● Document text
-*-*-
# iTunes unsorting songs



## lando_zeus (Sep 3, 2009)

I listen to some music which is meant to be enjoyed in a particular track order, as the tracks will feed into each other (The Mars Volta, Tool, comedy albums). Unfortunately, iTunes will frequently sort the songs in the wrong track order.

Generally I've been able to solve this problem by manually editing the information for each song, adding the proper track number. This time, however, I've downloaded a compilation album (OKX: A Tribute to Radiohead's OK Computer), and iTunes will not put the songs in the correct order (see attached picture). For some reason Apple decided that a drag and drop option for re-ordering songs wasn't worth putting in.

Has anybody had similar problems, and what have you done to fix them?

Thanks,

Nic


----------



## macthorough (Jul 5, 2008)

Click on the [Album] flippy triangle button to sort the songs:

See attachments!


----------



## lando_zeus (Sep 3, 2009)

That doesn't do it, and I hate having my music organized by anything other than artist name.


----------



## sinclair_tm (Mar 11, 2005)

I have run into things like that, and what is wrong is that the iTunes library file has hiccups in it. For me, the only way I got it fixed was to change the info, close it, then reopen and change the info back, forcing iTunes to rewrite the entries in the library, thus getting it correct again. Also, make sure that the track number info is filled out, the disk number info is filled out, that there isn't anything funky in the sorting info of the file, and that Part of a gapless album is checked. Also, check spelling, and upper/lower case of info, as they are sorted differently.


----------
-*-*-
● Available data
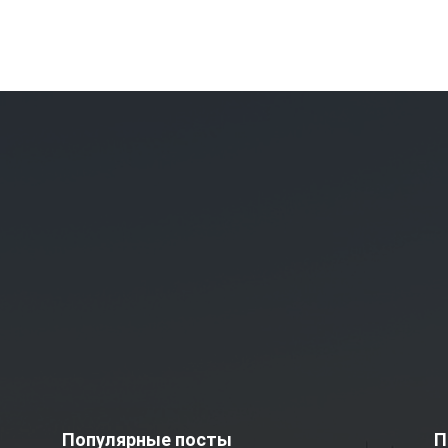
Популярные посты
П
-*-*-
● Work task
Please extract the entire iTunes track-order thread word for word. The data comes from a separate source.

● Written solution
# iTunes unsorting songs



## lando_zeus (Sep 3, 2009)

I listen to some music which is meant to be enjoyed in a particular track order, as the tracks will feed into each other (The Mars Volta, Tool, comedy albums). Unfortunately, iTunes will frequently sort the songs in the wrong track order.

Generally I've been able to solve this problem by manually editing the information for each song, adding the proper track number. This time, however, I've downloaded a compilation album (OKX: A Tribute to Radiohead's OK Computer), and iTunes will not put the songs in the correct order (see attached picture). For some reason Apple decided that a drag and drop option for re-ordering songs wasn't worth putting in.

Has anybody had similar problems, and what have you done to fix them?

Thanks,

Nic


----------



## macthorough (Jul 5, 2008)

Click on the [Album] flippy triangle button to sort the songs:

See attachments!


----------



## lando_zeus (Sep 3, 2009)

That doesn't do it, and I hate having my music organized by anything other than artist name.


----------



## sinclair_tm (Mar 11, 2005)

I have run into things like that, and what is wrong is that the iTunes library file has hiccups in it. For me, the only way I got it fixed was to change the info, close it, then reopen and change the info back, forcing iTunes to rewrite the entries in the library, thus getting it correct again. Also, make sure that the track number info is filled out, the disk number info is filled out, that there isn't anything funky in the sorting info of the file, and that Part of a gapless album is checked. Also, check spelling, and upper/lower case of info, as they are sorted differently.


----------